俺の言葉に、三人が渋々ながらも頷き……スープを飲む。

「むっ……これは……いつもより柔らかくて美味い」

「え、ええ……素材の味がするというか、コクがあるというか……」

「あったかくて美味しい!」

「それなら良かったです」

俺もスープを飲み……ひとまず満足する。
味こそ薄いが、しっかりと素材の味が活きている。
そして最後に肉を加えたことで、より深みが増している。
じんわりと、腹が温かくなる感じ……こうなったら肉を食べていい合図だ。
すぐ食べれるように、ロース肉を焼いておく。
ちなみに、ロース肉は固くならないように、弱火でじっくりと焼く。

「では、肉をどうぞ……うん、さっぱりして美味いな」

「うむ……いい焼き加減だ。ヒレ肉は、硬くなりやすいと言われているのに」

「いつも私達でやると硬いですもんね」

「そうですね。まあ、お肉全体に言えることですが」

だからこそ、俺はこうして火の前にいるわけだし。
自分の店でも、オープンキッチンの店で、お客様の前で肉を焼いてたものだ。
……やはり自分が作った料理を、こうして目の前で食べてもらうのは良い。

「はぐはぐ……ッ~!?」

「ソラ、落ち着いて食べなさい。
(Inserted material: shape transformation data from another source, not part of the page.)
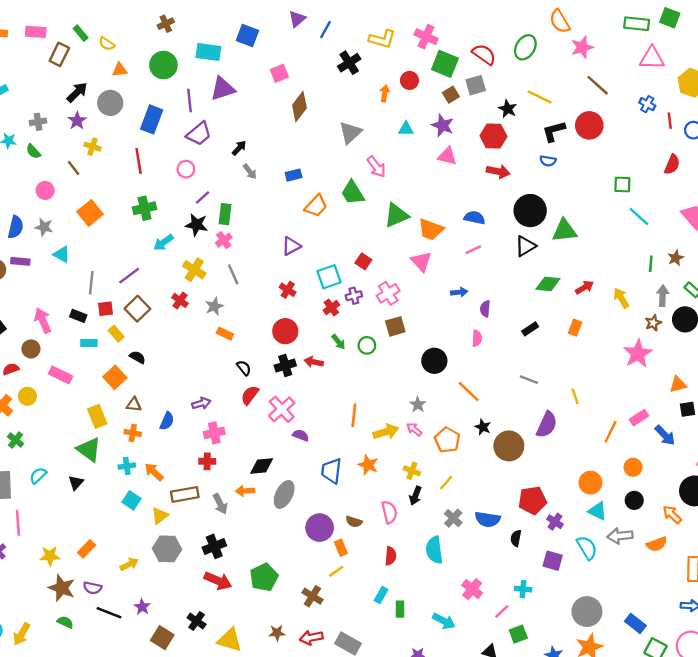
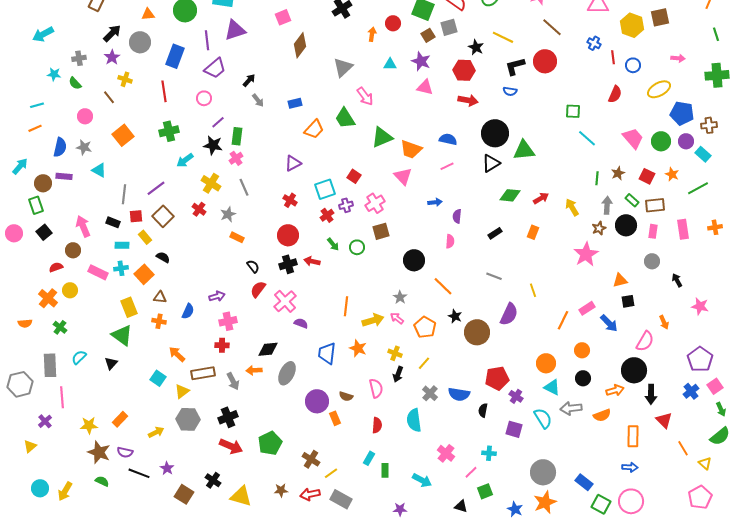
cyan cross: (127, 466) -> (121, 268), moved
orange arrow: (672, 515) -> (615, 390), turned 120
yellow line: (336, 571) -> (331, 473), moved

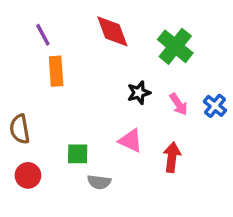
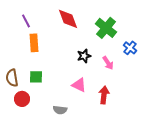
blue cross: (215, 106) -> (130, 48), moved
green square: (78, 154) -> (36, 77), moved
red circle: (28, 175) -> (22, 99), moved

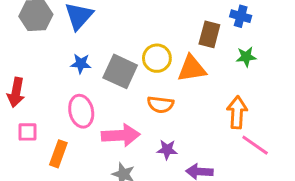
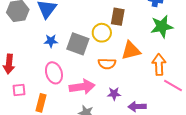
brown rectangle: (209, 34) -> (118, 17), moved
green star: (246, 57) -> (162, 27), size x1.6
orange triangle: (192, 69) -> (131, 51), moved

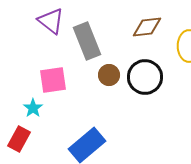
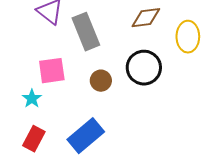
brown circle: (109, 75) -> (101, 81), moved
red rectangle: (19, 139) -> (34, 139), moved

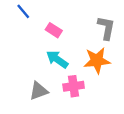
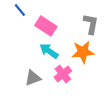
pink rectangle: (54, 30) -> (46, 26), size x1.5
pink cross: (74, 86) -> (63, 74), turned -30

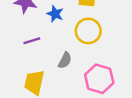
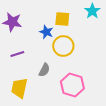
blue star: (55, 14) -> (46, 32), moved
大丈夫だ、誰も取らないし量はある」

「ひゃ、ひゃい!」

「ふふ、ほら水を飲むといい」

「コクコク……あ、ありがとうございました!」

「気にするな」

そんな光景に頬を緩ませつつ、焼けた肉を皿に追加していく。
そしたらすぐに、バラ肉を焼き始める。
バラ肉は中火で、カリカリに焼くくらいが良い。

「次はロース肉です。少し醤油を垂らすと良いですね」

「ふむ……確かに美味い。旨味の強いロース肉に、醤油の味が負けてないと言ったところか」

「何より、厚さがちょうど良くて食べやすいですね」

「これも美味しい!」

俺も次の肉を焼きつつ、ロース肉を口に含む。
すると野性味のある味と、肉本来の旨味が口の中でとろける。

「……うまっ」

やばい、これは酒が欲しくなってきた。
次々と口に放り込んでいく。
そしてバラ肉も焼けたので、みんなに配る。
それには味噌を添えてある。

「……なるほど、ソーマ殿が言っていたことがわかった。これが、食べる順番というやつか」

「え、ええ……確かに脂身がより感じられますね。何より、味噌との相性がいいです」


「はぐはぐ……」

どうやら、わかってもらえたらしい。
ソラに至っては、もはや無心で食べている。

「どれ、俺も……っ!」

噛んだ瞬間に、口の中で肉汁が弾ける!
味噌が油の中に溶けて、噛むほどに美味さが増していく。

「うめぇ……!」

「ふふ、ソーマ殿。随分と美味そうに食べるな?」

「あっ、すみません。すぐに次を用意しますので……」

「違う違う、そういう意味ではない。見てると、嬉しくなってな。まあ、こっちも食べたくなるような顔をしていたのは確かだが」

「それは言えてますね」

「お父さん、美味しそうに食べてた!」

「はは、参ったな……」

すると、三人が笑う。

そうだ、これが美味しい料理の良いところだ。

初対面だろうが、どんなに人種が違くても、一緒に美味しいご飯を食べれば笑顔になる。

……結局、俺にはこれしかないか。

異世界であろうと、俺は料理人として生きていこう。